ABOUT THIS EXERCISE:
From the entries that follow, gather each line holding the word "size".

(Source records)
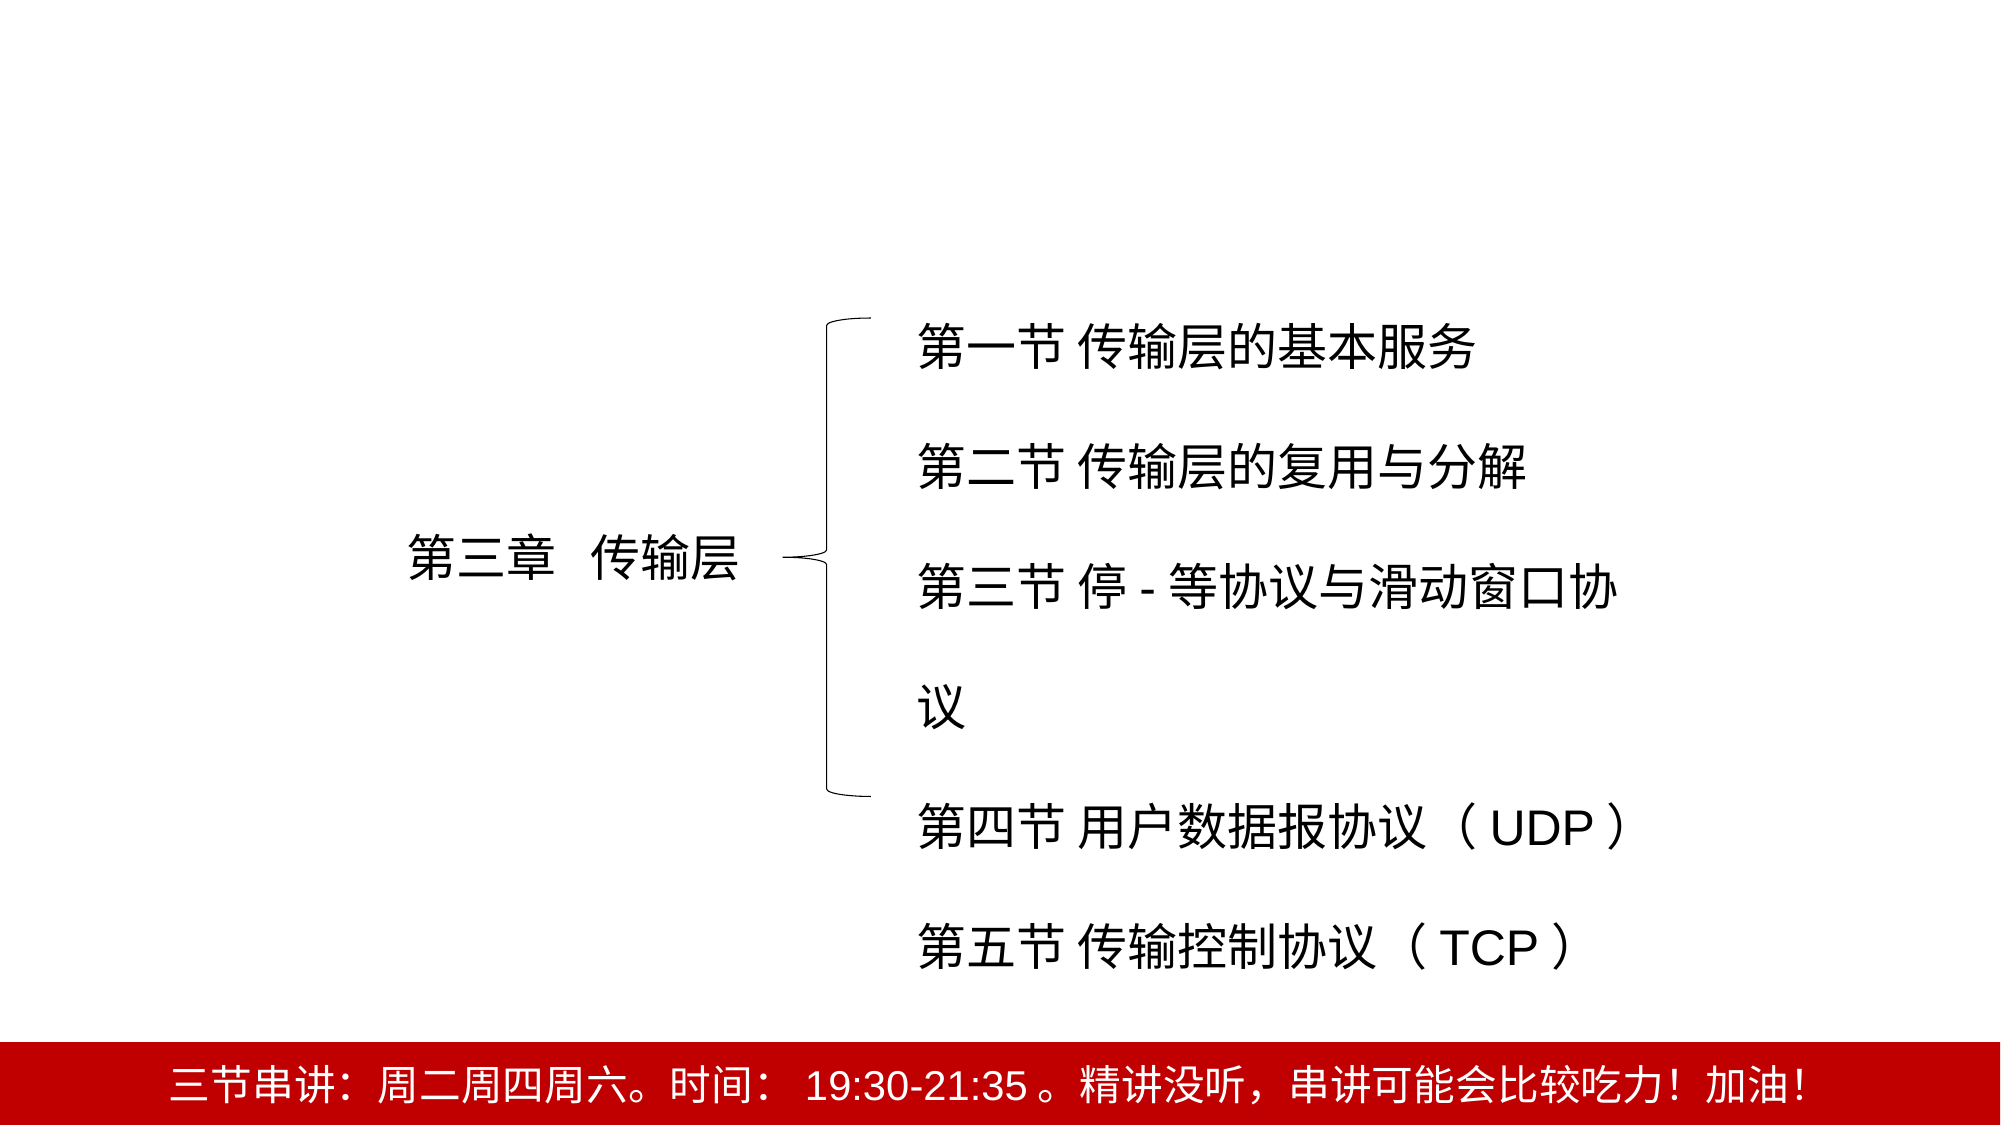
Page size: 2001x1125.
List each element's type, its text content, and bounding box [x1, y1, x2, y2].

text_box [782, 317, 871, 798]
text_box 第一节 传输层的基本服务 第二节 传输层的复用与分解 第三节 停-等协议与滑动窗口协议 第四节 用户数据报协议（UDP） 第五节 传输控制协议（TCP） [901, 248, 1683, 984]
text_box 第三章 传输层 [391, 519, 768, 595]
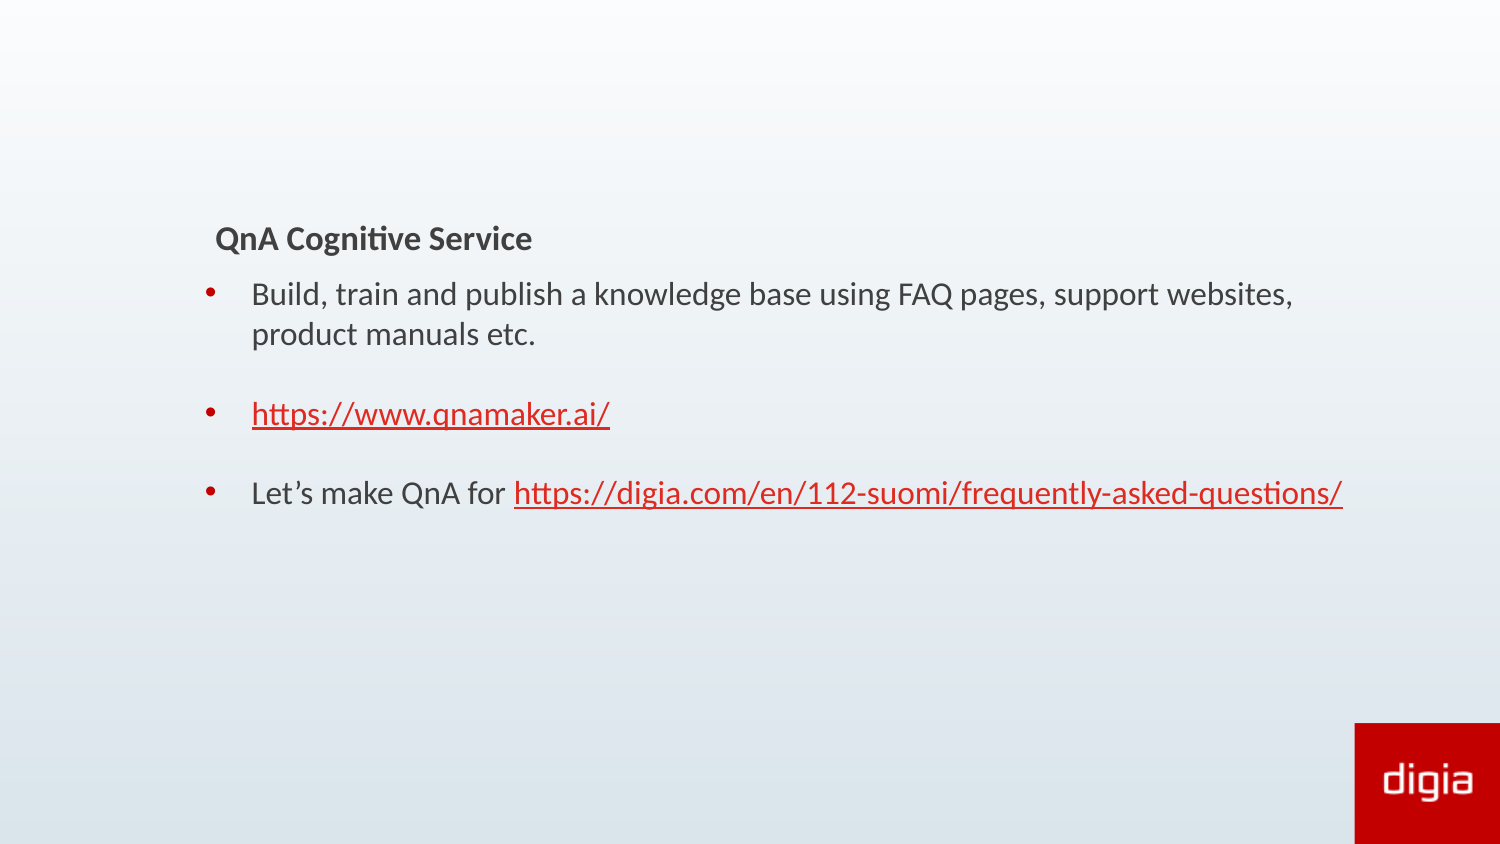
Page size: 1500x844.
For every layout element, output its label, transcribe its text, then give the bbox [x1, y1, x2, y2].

WRITTEN SOLUTION:
Page size: 2001x1125.
Page size: 1500x844.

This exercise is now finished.